Após uma suspensão dos debates por duas horas, o dirigente nacional do Movimento dos Atingidos por Barragens (MAB), Joceli Andriolli, considerou como avanço a proposta da comissão de elaborar um relatório partindo do projeto de iniciativa popular.

Insistiu, contudo, em que o parecer da comissão não seja votado nesta sexta (22), como pretendido, para que os movimentos tivessem mais tempo de verificar se ainda não existiriam lacunas relevantes na proposta.

MP - A representante do Ministério Público, Gisele de Oliveira, também pontuou que análise técnica do órgão considera que houve avanços nas discussões e que o PL 5.316/18 também aperfeiçoa o texto do Projeto Mar de Lama.

O representante da Secretaria de Meio Ambiente e Desenvolvimento Sustentável (Semad), Hildebrando Canabrava, apresentou sugestões do órgão para o novo texto. Uma delas é que o plano de contingência seja submetido à análise não dos órgãos ambientais, mas dos órgãos de defesa civil, que teriam competência para isso. Também foi sugerida a proibição de licenças de operação corretivas, que permitiriam saltar etapas de licenciamento.

Deputados defendem resposta rápida

Durante a audiência, defenderam a criação da CPI da Mineração na ALMG deputados como Sargento Rodrigues (PTB), Raul Belém (PSC) e Léo Portela (PR).

"Em cidades como Itabira, a população está em pânico com riscos de barragens se romperem", frisou este último, comentando que o avô viveu no Córrego do Feijão, região de Brumadinho onde a barragem de rejeitos da Vale se rompeu.

Também apoiaram uma solução ágil para a situação das barragens os deputados Osvaldo Lopes (PHS), Coronel Sandro (PSL) e Alencar da Silveira Jr. (PDT), que ainda anunciou a apresentação, junto com o Colégio de Líderes da Assembleia, de uma emenda ao projeto em discussão. O objetivo, conforme frisou, é que seja garantida a repartição igualitária, entre Estado e municípios atingidos, do valor arrecadado com multas aplicadas ao setor minerário, como defendido na audiência pelo prefeito de Mariana (Central), Duarte Júnior.

A deputada Andreia de Jesus (Psol) e o deputado Cleitinho Azevedo (PPS) defenderam um debate mais prolongado, que permita uma participação mais ampla dos interessados. Já o deputado Professor Cleiton (DC) disse que a legislação deve incluir, entre outros pontos, um comprometimento formal de acionistas e executivos de empresas com a segurança de suas barragens.

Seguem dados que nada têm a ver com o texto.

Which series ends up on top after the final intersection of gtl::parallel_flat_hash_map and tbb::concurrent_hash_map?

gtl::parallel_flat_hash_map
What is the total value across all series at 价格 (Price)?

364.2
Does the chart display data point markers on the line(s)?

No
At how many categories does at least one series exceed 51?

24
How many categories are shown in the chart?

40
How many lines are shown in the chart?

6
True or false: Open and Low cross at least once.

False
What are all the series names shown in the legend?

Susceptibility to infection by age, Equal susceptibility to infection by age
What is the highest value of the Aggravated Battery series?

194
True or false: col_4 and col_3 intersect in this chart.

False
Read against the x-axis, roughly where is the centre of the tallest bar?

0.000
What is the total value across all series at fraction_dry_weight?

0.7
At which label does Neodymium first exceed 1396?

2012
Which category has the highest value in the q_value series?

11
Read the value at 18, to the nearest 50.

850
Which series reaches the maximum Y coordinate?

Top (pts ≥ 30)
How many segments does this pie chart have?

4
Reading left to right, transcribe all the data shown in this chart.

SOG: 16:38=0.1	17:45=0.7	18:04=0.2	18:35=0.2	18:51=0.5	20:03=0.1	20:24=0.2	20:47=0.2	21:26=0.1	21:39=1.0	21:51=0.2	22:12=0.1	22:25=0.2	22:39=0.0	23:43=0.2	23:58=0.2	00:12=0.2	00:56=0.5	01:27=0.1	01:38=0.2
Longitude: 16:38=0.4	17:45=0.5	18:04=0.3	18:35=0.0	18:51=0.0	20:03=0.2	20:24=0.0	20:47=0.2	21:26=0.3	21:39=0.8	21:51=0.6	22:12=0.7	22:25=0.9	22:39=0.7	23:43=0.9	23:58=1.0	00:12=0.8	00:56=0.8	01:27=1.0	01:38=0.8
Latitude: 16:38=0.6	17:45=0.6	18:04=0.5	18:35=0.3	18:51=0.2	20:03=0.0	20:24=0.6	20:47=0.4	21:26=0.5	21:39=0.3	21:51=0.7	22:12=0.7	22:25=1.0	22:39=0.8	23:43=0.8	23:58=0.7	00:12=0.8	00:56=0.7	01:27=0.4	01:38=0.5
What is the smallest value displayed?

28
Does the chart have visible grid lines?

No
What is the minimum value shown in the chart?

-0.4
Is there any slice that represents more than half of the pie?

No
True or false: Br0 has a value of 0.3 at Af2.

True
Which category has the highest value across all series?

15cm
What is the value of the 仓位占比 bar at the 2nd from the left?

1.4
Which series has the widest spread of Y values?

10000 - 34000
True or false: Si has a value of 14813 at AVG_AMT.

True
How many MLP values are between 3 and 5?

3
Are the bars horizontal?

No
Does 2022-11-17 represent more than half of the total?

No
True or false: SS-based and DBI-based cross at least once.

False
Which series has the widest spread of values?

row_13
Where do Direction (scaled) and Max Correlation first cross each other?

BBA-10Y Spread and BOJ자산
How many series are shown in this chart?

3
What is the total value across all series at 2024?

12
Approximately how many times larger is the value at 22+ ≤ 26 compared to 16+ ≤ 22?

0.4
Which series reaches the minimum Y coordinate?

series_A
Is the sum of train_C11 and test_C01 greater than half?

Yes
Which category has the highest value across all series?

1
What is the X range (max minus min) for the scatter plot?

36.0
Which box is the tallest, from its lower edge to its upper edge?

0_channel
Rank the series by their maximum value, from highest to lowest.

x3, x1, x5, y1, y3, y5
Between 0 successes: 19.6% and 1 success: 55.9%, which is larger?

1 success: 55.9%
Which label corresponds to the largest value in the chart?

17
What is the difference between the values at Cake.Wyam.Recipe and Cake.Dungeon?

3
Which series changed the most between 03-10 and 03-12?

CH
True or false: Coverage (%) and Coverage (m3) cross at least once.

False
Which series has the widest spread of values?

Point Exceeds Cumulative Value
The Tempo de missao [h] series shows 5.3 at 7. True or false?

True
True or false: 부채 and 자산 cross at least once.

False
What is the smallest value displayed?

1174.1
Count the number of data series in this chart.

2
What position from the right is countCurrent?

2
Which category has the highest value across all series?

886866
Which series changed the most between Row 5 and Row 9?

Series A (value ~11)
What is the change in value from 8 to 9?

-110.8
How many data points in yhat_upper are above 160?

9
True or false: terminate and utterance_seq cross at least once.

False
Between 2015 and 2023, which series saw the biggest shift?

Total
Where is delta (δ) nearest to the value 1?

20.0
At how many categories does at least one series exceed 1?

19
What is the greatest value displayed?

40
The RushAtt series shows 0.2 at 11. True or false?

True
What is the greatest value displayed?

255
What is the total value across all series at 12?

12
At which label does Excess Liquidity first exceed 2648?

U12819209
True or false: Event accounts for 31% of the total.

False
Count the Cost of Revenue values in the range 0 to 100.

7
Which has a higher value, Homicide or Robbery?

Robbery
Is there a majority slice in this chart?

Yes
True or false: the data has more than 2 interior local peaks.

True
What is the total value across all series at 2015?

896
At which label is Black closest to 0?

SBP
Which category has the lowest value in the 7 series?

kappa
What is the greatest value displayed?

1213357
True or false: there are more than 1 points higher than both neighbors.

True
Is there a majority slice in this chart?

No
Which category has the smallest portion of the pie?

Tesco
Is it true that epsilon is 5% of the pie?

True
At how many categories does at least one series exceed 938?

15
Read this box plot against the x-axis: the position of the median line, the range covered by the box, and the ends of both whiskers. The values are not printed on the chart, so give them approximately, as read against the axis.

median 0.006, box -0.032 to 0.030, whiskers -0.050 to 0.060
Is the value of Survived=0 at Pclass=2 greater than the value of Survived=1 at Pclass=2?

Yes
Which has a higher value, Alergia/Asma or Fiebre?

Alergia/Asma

O deputado federal Rogério Correia (PT-MG), que na legislatura passada foi o relator da Comissão Extraordinária das Barragens, que elaborou o PL 3.676/16, defendeu que projetos de lei contemplem também os atingidos por barragens e que haja a paralisação imediata de todas as barragens de rejeitos de minérios, com definição de prazo para seu descomissionamento. Também criticou a falta de punição aos envolvidos nas tragédias de Mariana e Brumadinho.